He was telling me that they are very profitable and grow at a very reliable rate every year despite what the economy is doing, because people continue to get sick and prioritise their health over other expenditure.
Their company stock is well covered by the analysts so there it is as steady as a rock, slowly rising with the market size and slightly enhanced by the company’s tendency to spend excess cash on share buy-backs.
There is little chance that they will be the subject of a take-over because that would cost an unjustified premium to market cap (the stock is fully priced) and being extremely technical, there are little synergies to made from a merger.
However there is activity by activist shareholders.

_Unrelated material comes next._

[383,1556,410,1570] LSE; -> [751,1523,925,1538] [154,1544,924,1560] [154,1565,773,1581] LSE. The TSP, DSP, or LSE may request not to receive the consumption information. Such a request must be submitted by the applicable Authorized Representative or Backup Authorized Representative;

Rather than taking over a stock these guys just get a minority position and hassle the board and management through every trick in the book.
What they are after is an increase in net profit from 20% to 25% by cost cutting measures like moving the finance department to India or cutting R&D.
Once their goals are achieved they sell their stock for a premium and move on, leaving the company a stressed entity because all those cost savings probably destroy the company’s ability to compete in the long term.
So my opinion is that a fool proof investment plan would be to identify these companies and activist shareholders and then invest in derivatives, on the upside when they just start and on the down-side when they are just about done.
Given that the underlying asset has such rock solid value this is a very low risk profile derivative play.
I will share the idea with some innovative investor mates and see what they think.